**Учебный текст**
##############################

Этот сентябрьский листок, заполненный непосредственно перед тем, как Ильф и Петров переписали свой роман, превратив его из романа о похождениях великого комбинатора в роман о крахе золотого тельца, носит следы поисков, поисков каких-то выразительных, существенных черт времени, потому что время — 1930 год, год открытия Турксиба, год XVI съезда партии, — разительно отличалось от 1927 года, года нэпа, отраженного в «Двенадцати стульях».
В параллельных записях Ильфа есть любопытная, кажущаяся непонятной фраза: «Счастливые годы прошли. И вот уже показался человек в деревянных сандалиях. Нагло стуча, он прошел по асфальту». О каком человеке идет речь? Почему он нагло стучит деревянными сандалиями по асфальту? И что за «счастливые годы»?

##############################

Перепишите учебный текст полностью, ничего в нём не меняя. Строки для этой работы не понадобятся.

##############################

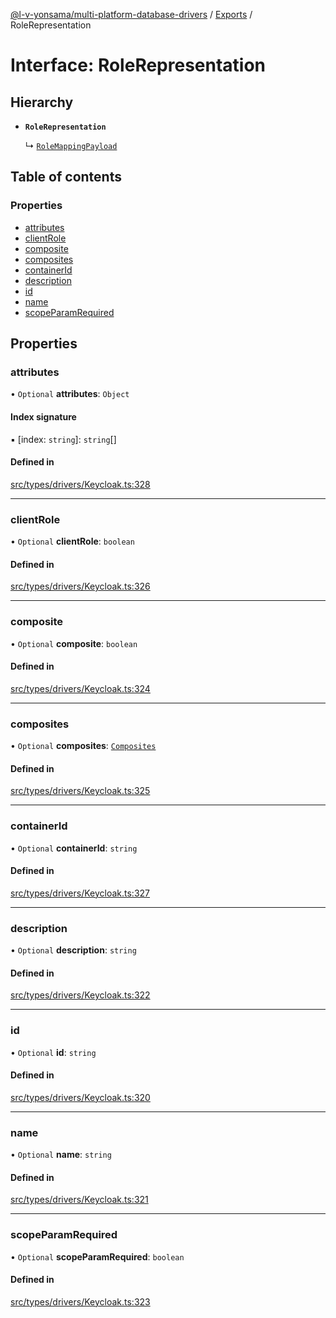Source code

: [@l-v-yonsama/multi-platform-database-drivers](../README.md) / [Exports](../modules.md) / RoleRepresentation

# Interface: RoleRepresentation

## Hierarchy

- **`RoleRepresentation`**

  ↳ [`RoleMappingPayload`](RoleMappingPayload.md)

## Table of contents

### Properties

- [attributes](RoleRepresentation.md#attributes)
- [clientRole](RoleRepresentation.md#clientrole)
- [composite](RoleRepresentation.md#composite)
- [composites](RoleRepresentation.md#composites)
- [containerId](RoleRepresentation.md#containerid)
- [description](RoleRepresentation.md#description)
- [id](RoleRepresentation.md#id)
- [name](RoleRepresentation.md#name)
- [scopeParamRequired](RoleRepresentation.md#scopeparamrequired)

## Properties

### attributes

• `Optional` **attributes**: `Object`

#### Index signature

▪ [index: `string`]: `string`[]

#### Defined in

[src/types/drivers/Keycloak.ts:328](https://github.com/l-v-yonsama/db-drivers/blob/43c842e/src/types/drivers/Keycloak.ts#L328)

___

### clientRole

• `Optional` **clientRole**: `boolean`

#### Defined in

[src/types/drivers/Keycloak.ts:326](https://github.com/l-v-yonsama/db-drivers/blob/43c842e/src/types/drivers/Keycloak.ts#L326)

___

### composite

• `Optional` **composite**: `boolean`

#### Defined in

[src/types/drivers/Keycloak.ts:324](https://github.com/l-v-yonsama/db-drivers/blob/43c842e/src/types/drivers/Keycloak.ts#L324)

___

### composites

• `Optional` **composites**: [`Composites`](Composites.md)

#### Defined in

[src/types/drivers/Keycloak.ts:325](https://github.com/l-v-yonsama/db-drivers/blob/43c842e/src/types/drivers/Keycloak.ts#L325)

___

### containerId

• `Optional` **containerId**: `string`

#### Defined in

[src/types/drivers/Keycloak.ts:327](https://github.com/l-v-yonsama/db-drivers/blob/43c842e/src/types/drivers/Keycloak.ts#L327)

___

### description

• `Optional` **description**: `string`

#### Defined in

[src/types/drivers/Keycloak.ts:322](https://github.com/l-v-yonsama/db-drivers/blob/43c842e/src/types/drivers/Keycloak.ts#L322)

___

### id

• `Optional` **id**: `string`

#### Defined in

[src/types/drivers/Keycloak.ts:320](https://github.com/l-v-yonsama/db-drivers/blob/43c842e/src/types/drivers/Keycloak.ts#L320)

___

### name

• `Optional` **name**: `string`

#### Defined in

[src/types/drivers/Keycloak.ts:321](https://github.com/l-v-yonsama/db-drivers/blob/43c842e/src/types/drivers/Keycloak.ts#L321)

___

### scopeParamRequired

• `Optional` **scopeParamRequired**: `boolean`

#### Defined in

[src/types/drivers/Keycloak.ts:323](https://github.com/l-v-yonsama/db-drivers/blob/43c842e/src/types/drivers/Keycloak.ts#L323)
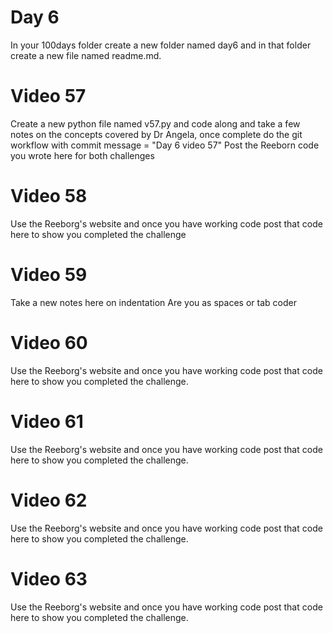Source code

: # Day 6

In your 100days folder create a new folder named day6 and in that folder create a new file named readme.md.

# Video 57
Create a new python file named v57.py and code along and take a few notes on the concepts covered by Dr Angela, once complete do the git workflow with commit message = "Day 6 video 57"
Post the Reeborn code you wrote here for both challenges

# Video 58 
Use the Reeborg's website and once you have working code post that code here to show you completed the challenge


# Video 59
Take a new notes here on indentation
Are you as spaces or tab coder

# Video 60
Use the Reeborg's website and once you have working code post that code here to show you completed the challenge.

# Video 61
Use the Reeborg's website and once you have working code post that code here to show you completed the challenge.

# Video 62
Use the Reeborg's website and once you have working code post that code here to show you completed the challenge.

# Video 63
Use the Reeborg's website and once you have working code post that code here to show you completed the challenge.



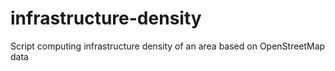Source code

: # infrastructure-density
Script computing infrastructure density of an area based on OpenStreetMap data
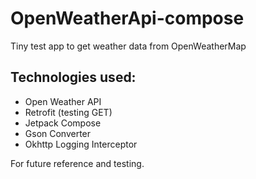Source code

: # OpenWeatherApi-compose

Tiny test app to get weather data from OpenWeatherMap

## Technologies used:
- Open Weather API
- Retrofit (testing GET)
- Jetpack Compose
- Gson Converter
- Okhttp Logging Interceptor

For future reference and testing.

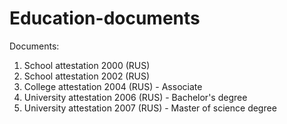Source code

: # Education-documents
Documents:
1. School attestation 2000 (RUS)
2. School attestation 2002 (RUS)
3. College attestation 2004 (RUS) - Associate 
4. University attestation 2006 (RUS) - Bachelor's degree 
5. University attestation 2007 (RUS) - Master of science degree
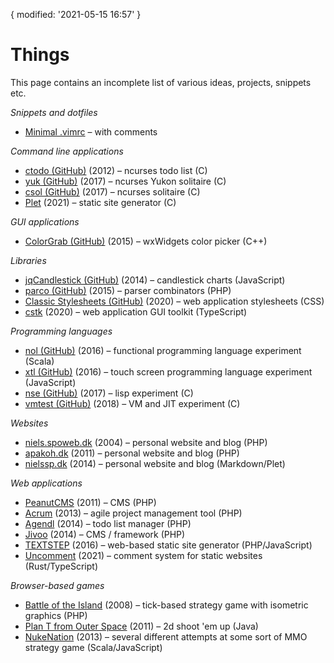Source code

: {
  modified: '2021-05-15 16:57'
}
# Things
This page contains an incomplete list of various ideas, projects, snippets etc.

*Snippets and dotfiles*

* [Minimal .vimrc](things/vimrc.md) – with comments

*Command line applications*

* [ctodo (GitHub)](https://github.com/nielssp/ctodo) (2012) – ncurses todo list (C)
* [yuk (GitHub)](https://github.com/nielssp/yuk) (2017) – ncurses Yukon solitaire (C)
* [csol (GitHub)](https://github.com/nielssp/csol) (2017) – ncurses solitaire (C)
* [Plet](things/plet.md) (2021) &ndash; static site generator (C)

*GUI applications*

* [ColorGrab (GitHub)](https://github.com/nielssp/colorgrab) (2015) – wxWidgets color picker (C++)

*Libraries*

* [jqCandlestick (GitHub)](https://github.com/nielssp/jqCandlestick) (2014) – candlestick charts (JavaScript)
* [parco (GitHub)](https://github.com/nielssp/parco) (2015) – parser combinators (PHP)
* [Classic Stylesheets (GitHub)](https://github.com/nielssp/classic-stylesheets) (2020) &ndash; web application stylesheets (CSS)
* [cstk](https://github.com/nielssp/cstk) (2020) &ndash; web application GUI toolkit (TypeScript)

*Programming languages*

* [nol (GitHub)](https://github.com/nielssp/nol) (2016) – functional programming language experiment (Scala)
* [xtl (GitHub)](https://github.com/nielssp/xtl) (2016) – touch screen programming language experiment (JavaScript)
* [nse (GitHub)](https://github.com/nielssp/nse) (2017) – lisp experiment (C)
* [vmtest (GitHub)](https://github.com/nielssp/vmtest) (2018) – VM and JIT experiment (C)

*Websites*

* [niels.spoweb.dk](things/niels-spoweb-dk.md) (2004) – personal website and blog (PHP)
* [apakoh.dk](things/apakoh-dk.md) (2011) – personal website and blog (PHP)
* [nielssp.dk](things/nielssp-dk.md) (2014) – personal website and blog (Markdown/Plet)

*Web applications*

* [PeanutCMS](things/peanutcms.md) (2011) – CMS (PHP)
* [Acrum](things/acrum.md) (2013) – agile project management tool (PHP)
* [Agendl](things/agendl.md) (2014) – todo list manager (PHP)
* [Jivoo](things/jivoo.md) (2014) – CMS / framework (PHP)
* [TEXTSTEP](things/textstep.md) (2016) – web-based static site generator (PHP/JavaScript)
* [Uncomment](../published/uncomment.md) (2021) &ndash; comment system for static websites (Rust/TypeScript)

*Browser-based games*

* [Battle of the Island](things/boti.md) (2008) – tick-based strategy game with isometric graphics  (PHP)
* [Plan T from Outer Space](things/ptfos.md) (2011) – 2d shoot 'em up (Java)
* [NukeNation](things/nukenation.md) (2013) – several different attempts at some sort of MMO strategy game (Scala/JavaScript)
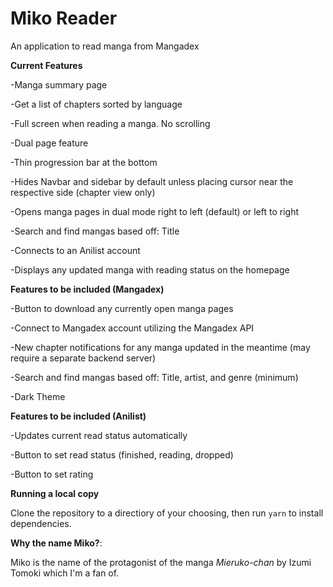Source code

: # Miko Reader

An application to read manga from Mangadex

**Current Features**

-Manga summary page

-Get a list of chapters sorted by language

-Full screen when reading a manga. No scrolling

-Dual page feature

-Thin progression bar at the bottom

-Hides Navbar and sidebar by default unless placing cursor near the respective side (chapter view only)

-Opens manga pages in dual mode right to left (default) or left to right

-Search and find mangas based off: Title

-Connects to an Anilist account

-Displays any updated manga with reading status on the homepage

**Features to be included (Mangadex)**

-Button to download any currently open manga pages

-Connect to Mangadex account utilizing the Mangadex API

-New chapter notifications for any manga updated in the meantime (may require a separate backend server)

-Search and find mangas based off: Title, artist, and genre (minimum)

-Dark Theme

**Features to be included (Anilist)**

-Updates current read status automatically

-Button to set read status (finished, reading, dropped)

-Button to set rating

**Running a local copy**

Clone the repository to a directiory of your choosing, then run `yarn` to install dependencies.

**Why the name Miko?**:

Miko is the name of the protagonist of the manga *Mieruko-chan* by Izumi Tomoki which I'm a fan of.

##############################

**Ответ**
Этот сентябрьский листок, заполненный непосредственно перед тем, как Ильф и Петров переписали свой роман, превратив его из романа о похождениях великого комбинатора в роман о крахе золотого тельца, носит следы поисков, поисков каких-то выразительных, существенных черт времени, потому что время — 1930 год, год открытия Турксиба, год XVI съезда партии, — разительно отличалось от 1927 года, года нэпа, отраженного в «Двенадцати стульях».
В параллельных записях Ильфа есть любопытная, кажущаяся непонятной фраза: «Счастливые годы прошли. И вот уже показался человек в деревянных сандалиях. Нагло стуча, он прошел по асфальту». О каком человеке идет речь? Почему он нагло стучит деревянными сандалиями по асфальту? И что за «счастливые годы»?